Saturday 21 Jul 2018 | 04:41 | SYDNEY
Saturday 21 Jul 2018 | 04:41 | SYDNEY

Did Malcolm Fraser save NATO?


Sam Roggeveen


3 March 2010 14:11

In an interview with Mark Colvin, former Prime Minister Malcolm Fraser recounts a conversation with Vice-President Bush in 1982, during which Fraser is informed that President Reagan's UN Ambassador, Jeanne Kirkpatrick, is pushing Reagan to support Argentina after Argentina had invaded the Falkland Islands, a UK territory in the South Atlantic. Fraser doesn't think this is such a good idea:

“Well, have you thought how your most important NATO ally in Europe will react? If you support Argentina against Britain, do you think Margaret Thatcher will just sit down and take it? Or do you think she’ll condemn the United States for being an unreliable ally from one end of Europe to the next, and if she ever gets to Washington again, she’ll do it from the heart of Washington also. And there are many people around the world who would think that she has great justice on her side. And what will be left ,what will be left of NATO; will you still have NATO at the end of that argument?”

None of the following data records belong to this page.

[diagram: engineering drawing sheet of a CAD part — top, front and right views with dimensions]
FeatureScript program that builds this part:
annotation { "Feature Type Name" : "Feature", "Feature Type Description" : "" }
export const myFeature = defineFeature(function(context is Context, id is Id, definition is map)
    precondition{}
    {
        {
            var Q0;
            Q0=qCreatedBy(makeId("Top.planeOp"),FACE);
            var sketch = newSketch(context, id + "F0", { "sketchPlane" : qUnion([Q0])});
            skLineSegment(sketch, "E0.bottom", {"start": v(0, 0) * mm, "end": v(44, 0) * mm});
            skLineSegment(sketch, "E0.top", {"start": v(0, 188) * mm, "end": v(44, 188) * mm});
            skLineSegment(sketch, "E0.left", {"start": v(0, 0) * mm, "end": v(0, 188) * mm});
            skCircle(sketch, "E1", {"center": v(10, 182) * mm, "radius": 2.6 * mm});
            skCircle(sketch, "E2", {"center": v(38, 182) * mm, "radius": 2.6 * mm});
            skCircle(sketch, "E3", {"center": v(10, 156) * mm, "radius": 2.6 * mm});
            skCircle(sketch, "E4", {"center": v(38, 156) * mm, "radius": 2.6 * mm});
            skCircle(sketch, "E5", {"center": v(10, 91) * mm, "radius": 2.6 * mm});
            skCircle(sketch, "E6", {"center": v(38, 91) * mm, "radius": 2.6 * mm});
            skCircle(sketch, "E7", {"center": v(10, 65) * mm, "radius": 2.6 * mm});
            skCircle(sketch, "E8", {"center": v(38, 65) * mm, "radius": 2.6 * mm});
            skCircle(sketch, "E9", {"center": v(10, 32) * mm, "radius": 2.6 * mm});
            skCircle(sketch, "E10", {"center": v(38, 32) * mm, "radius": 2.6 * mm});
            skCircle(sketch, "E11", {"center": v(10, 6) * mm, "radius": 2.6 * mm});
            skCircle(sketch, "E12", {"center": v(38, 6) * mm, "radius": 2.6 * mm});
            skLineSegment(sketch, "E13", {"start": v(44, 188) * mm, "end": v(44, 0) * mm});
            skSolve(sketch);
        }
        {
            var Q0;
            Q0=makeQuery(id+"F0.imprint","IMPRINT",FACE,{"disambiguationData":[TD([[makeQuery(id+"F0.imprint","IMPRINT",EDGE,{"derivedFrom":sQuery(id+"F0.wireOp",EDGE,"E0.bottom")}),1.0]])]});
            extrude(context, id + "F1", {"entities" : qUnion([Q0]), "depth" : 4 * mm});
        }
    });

According to Fraser, Bush then abruptly cuts short their dinner to make a call to Washington, where Kirkpatrick is putting her case to a National Security Council meeting. He returns 90 minutes later:

...he came out about an hour and a half later, thumbs up: “It’s all right Malcolm, we’re supporting Margaret. And if you hadn’t keyed yourself into that meeting, Jeane would have won that argument in ten minutes”’.

If there are any readers out there with a deep knowledge of this period, I'd love to hear from them, because although Fraser's account may be accurate, it seems a trifle self-serving. Is it likely that the Vice-President hadn't thought through the implications of backing Argentina before Fraser intervened, or that no-one else had raised these issues with Reagan? As Colvin says in his piece, the Reagan Administration was divided on what to do about the Falklands, suggesting at least some of Reagan's senior advisers wanted to back Thatcher.

So was Fraser's intervention really so decisive?